Screen capture from video of Interior Minister Ayelet Shaked, center, announcing that Maghar had become the first Druze city in Israel, October 26, 2021. (Twitter)
Screen capture from video of Interior Minister Ayelet Shaked, center, announcing that Maghar had become the first Druze city in Israel, October 26, 2021. (Twitter)

Maghar, in the north of the country, on Tuesday became Israel’s first Druze city as Interior Minister Ayelet Shaked upgraded its status from local council.

Shaked made the announcement during a meeting with leaders of Druze and Circassian local authorities in the Druze town of Sajur, taking Maghar Mayor Fareed Ghanem, who was sitting next to her, by surprise.

“In my opinion, any local authority that proves itself in development, streamlining organizational processes, economic growth and increasing self-income will receive assistance from us in growing and creating new capabilities,” Shaked said at the meeting.

Maghar, she said, had “proven itself.”

The development, she added, is further proof of the “courageous and strong ties between the Druze and Jewish peoples.”

An Interior Ministry committee had recommended the change from a local council to city status due to the implementation by Maghar authorities of “planning, economic, and organizational processes” that meet ministry requirements for the change.

Maghar, with a Druze majority alongside Christian and Muslim minorities, has a population of around 24,000 people, with development plans that are expected to see that number rise to 30,000 in the coming years.

It is the hometown of MK Mansour Abbas, leader of Ra’am, an Arab party that is in the governing coalition.

Abbas himself had asked for the change to Maghar’s status, the Kan public broadcaster reported Tuesday, citing Ra’am sources.

Ra’am has also asked that the Arab towns of Kafr Kanna and Yafa an-Naseriyye in the Lower Galilee be declared cities, the sources said.

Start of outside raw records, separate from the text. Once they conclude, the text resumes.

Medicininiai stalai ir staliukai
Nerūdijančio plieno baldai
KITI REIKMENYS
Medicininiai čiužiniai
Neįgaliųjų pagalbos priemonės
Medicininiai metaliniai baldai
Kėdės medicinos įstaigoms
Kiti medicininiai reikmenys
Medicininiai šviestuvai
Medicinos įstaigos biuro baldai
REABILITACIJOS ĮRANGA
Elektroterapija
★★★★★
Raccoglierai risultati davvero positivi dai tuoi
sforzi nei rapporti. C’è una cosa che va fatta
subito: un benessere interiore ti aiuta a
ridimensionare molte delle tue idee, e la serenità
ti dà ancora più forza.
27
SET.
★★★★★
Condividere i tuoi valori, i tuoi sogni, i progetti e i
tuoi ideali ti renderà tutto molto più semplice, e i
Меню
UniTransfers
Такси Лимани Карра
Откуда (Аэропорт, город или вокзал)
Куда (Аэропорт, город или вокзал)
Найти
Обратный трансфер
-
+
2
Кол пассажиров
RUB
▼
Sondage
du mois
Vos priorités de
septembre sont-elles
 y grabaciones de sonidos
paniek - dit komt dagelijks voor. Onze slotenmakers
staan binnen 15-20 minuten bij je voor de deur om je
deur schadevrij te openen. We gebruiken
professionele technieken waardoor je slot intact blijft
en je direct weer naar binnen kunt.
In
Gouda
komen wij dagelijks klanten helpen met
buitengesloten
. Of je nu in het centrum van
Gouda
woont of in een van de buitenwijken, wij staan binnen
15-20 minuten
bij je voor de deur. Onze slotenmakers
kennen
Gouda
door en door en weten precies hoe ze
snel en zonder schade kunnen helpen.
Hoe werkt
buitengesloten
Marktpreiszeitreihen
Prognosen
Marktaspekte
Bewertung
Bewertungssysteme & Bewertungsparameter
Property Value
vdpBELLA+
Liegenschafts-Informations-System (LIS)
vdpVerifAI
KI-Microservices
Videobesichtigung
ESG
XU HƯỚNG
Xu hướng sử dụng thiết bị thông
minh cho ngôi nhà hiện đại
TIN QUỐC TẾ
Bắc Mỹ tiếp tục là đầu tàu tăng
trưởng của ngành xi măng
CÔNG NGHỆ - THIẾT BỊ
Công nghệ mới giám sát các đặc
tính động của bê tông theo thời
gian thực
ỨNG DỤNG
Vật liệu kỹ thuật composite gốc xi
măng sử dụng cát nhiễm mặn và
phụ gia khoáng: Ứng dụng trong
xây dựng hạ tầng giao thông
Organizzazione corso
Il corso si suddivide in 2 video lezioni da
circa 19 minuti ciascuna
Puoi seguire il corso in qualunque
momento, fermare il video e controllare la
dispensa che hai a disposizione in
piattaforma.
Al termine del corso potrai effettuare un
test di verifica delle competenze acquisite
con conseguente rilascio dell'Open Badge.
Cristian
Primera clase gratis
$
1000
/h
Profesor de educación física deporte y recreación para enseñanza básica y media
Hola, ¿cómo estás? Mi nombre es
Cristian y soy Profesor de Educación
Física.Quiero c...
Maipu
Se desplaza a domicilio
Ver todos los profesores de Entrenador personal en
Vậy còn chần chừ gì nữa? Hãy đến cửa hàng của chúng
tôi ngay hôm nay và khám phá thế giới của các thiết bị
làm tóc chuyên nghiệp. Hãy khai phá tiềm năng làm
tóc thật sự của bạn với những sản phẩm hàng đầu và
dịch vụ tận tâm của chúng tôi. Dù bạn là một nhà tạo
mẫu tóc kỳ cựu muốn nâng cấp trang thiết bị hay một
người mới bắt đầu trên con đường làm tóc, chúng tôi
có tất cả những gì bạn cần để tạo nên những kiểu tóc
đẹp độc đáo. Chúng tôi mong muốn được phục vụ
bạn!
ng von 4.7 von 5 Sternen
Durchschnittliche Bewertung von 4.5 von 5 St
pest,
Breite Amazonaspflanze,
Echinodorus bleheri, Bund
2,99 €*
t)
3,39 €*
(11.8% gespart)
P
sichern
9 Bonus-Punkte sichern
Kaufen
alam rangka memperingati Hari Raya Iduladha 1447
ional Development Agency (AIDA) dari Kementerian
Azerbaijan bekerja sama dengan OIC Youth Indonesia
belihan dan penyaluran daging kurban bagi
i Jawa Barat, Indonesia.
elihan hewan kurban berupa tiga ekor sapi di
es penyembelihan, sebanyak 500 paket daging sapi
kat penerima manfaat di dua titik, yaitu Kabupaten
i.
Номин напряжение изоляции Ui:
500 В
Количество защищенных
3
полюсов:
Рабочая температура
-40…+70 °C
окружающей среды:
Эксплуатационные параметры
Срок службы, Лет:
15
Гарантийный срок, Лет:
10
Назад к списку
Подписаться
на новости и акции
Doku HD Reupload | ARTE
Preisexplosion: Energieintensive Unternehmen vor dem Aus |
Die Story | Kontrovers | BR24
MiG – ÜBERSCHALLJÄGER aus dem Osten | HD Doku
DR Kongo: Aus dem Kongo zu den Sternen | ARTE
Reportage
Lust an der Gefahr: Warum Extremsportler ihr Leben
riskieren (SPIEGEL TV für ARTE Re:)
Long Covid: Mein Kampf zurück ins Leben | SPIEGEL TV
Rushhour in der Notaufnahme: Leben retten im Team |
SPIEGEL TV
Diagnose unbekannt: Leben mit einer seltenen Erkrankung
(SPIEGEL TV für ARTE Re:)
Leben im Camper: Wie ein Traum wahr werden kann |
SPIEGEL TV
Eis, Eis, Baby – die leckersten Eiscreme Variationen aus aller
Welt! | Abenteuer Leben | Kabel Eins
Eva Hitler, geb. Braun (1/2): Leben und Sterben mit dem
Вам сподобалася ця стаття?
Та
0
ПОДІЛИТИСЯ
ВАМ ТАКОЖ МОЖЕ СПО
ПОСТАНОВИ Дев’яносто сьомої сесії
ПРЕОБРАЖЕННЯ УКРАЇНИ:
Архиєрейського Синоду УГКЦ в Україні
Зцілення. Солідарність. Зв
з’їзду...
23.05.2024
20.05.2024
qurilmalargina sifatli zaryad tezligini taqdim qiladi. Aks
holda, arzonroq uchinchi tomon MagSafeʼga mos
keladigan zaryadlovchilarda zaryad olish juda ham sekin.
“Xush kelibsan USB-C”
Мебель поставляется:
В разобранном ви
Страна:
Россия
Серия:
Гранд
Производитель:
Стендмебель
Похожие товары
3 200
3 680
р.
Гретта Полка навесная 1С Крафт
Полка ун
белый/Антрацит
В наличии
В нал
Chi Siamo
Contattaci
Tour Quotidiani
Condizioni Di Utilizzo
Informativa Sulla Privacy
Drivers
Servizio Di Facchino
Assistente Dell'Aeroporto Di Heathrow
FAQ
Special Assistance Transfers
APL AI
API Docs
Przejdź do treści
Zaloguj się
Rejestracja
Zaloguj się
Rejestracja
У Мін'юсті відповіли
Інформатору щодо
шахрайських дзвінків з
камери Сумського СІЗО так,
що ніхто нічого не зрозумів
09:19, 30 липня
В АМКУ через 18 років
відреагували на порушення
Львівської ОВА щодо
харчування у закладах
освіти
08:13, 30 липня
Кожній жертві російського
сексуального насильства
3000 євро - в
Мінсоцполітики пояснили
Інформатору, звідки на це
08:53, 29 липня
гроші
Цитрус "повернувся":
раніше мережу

A statement on behalf of Shaked to the station said that Maghar becoming a city “was an initiative and decision of the interior minister” and that Abbas had been updated on the development.

The Druze population, numbering about 140,000 out of Israel’s 9.5 million people, are respected for their military service. The overwhelming majority of those eligible serve in the IDF.

Mansour Abbas, head of the Islamist Ra’am party, speaks to a crowd in the northern town of Maghar on March 26, 2021. (Ahmad Gharabli/AFP)

Ra’am, the first Arab party to enter the government in decades, has used its unique position to push for an end to neglect in Arab communities.

It has threatened to vote against the government if commitments made in coalition agreements are not kept.

Last week it was reported that Ra’am had clashed with Shaked over funding for Arab locales, which Ra’am has been fighting for.

The squabble was resolved as a November deadline to pass a national budget looms.

The governing coalition is made up of just 61 members, giving it the thinnest possible majority in the 120-seat Knesset and giving Ra’am or any other party the power to bring down the government by pulling out of it.

Failure to pass the budget in second and third readings in the Knesset plenum by a November 14 deadline would automatically dissolve parliament and trigger elections.